(Collected data)
•••
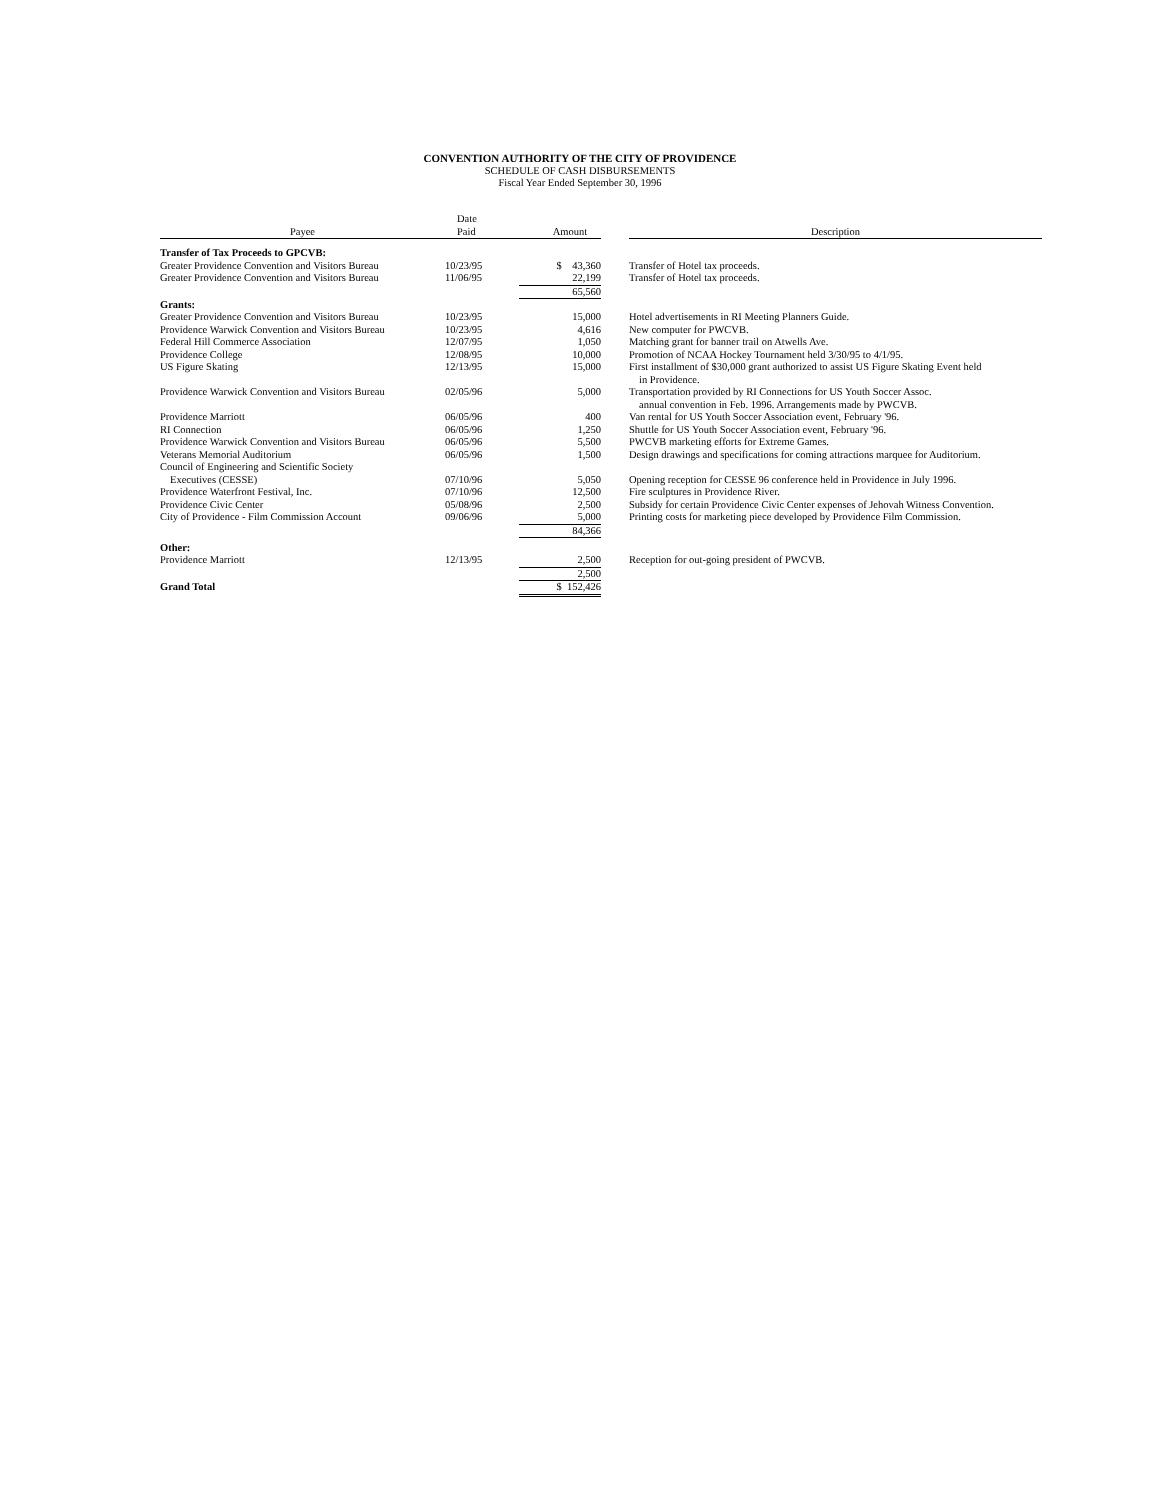CONVENTION AUTHORITY OF THE CITY OF PROVIDENCE
SCHEDULE OF CASH DISBURSEMENTS
Fiscal Year Ended September 30, 1996
| Payee | Date Paid | Amount | | Description |
| --- | --- | --- | --- | --- |
| Transfer of Tax Proceeds to GPCVB: | | | | |
| Greater Providence Convention and Visitors Bureau | 10/23/95 | $ 43,360 | | Transfer of Hotel tax proceeds. |
| Greater Providence Convention and Visitors Bureau | 11/06/95 | 22,199 | | Transfer of Hotel tax proceeds. |
| | | 65,560 | | |
| Grants: | | | | |
| Greater Providence Convention and Visitors Bureau | 10/23/95 | 15,000 | | Hotel advertisements in RI Meeting Planners Guide. |
| Providence Warwick Convention and Visitors Bureau | 10/23/95 | 4,616 | | New computer for PWCVB. |
| Federal Hill Commerce Association | 12/07/95 | 1,050 | | Matching grant for banner trail on Atwells Ave. |
| Providence College | 12/08/95 | 10,000 | | Promotion of NCAA Hockey Tournament held 3/30/95 to 4/1/95. |
| US Figure Skating | 12/13/95 | 15,000 | | First installment of $30,000 grant authorized to assist US Figure Skating Event held in Providence. |
| Providence Warwick Convention and Visitors Bureau | 02/05/96 | 5,000 | | Transportation provided by RI Connections for US Youth Soccer Assoc. annual convention in Feb. 1996. Arrangements made by PWCVB. |
| Providence Marriott | 06/05/96 | 400 | | Van rental for US Youth Soccer Association event, February '96. |
| RI Connection | 06/05/96 | 1,250 | | Shuttle for US Youth Soccer Association event, February '96. |
| Providence Warwick Convention and Visitors Bureau | 06/05/96 | 5,500 | | PWCVB marketing efforts for Extreme Games. |
| Veterans Memorial Auditorium | 06/05/96 | 1,500 | | Design drawings and specifications for coming attractions marquee for Auditorium. |
| Council of Engineering and Scientific Society Executives (CESSE) | 07/10/96 | 5,050 | | Opening reception for CESSE 96 conference held in Providence in July 1996. |
| Providence Waterfront Festival, Inc. | 07/10/96 | 12,500 | | Fire sculptures in Providence River. |
| Providence Civic Center | 05/08/96 | 2,500 | | Subsidy for certain Providence Civic Center expenses of Jehovah Witness Convention. |
| City of Providence - Film Commission Account | 09/06/96 | 5,000 | | Printing costs for marketing piece developed by Providence Film Commission. |
| | | 84,366 | | |
| Other: | | | | |
| Providence Marriott | 12/13/95 | 2,500 | | Reception for out-going president of PWCVB. |
| | | 2,500 | | |
| Grand Total | | $ 152,426 | | |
•••
:: Aim of the exercise ::
Except for the pictures, set down all of the records exactly.

:: Answer to this problem ::
CONVENTION AUTHORITY OF THE CITY OF PROVIDENCE
SCHEDULE OF CASH DISBURSEMENTS
Fiscal Year Ended September 30, 1996
| Payee | Date Paid | Amount | | Description |
| --- | --- | --- | --- | --- |
| Transfer of Tax Proceeds to GPCVB: | | | | |
| Greater Providence Convention and Visitors Bureau | 10/23/95 | $ 43,360 | | Transfer of Hotel tax proceeds. |
| Greater Providence Convention and Visitors Bureau | 11/06/95 | 22,199 | | Transfer of Hotel tax proceeds. |
| | | 65,560 | | |
| Grants: | | | | |
| Greater Providence Convention and Visitors Bureau | 10/23/95 | 15,000 | | Hotel advertisements in RI Meeting Planners Guide. |
| Providence Warwick Convention and Visitors Bureau | 10/23/95 | 4,616 | | New computer for PWCVB. |
| Federal Hill Commerce Association | 12/07/95 | 1,050 | | Matching grant for banner trail on Atwells Ave. |
| Providence College | 12/08/95 | 10,000 | | Promotion of NCAA Hockey Tournament held 3/30/95 to 4/1/95. |
| US Figure Skating | 12/13/95 | 15,000 | | First installment of $30,000 grant authorized to assist US Figure Skating Event held in Providence. |
| Providence Warwick Convention and Visitors Bureau | 02/05/96 | 5,000 | | Transportation provided by RI Connections for US Youth Soccer Assoc. annual convention in Feb. 1996. Arrangements made by PWCVB. |
| Providence Marriott | 06/05/96 | 400 | | Van rental for US Youth Soccer Association event, February '96. |
| RI Connection | 06/05/96 | 1,250 | | Shuttle for US Youth Soccer Association event, February '96. |
| Providence Warwick Convention and Visitors Bureau | 06/05/96 | 5,500 | | PWCVB marketing efforts for Extreme Games. |
| Veterans Memorial Auditorium | 06/05/96 | 1,500 | | Design drawings and specifications for coming attractions marquee for Auditorium. |
| Council of Engineering and Scientific Society Executives (CESSE) | 07/10/96 | 5,050 | | Opening reception for CESSE 96 conference held in Providence in July 1996. |
| Providence Waterfront Festival, Inc. | 07/10/96 | 12,500 | | Fire sculptures in Providence River. |
| Providence Civic Center | 05/08/96 | 2,500 | | Subsidy for certain Providence Civic Center expenses of Jehovah Witness Convention. |
| City of Providence - Film Commission Account | 09/06/96 | 5,000 | | Printing costs for marketing piece developed by Providence Film Commission. |
| | | 84,366 | | |
| Other: | | | | |
| Providence Marriott | 12/13/95 | 2,500 | | Reception for out-going president of PWCVB. |
| | | 2,500 | | |
| Grand Total | | $ 152,426 | | |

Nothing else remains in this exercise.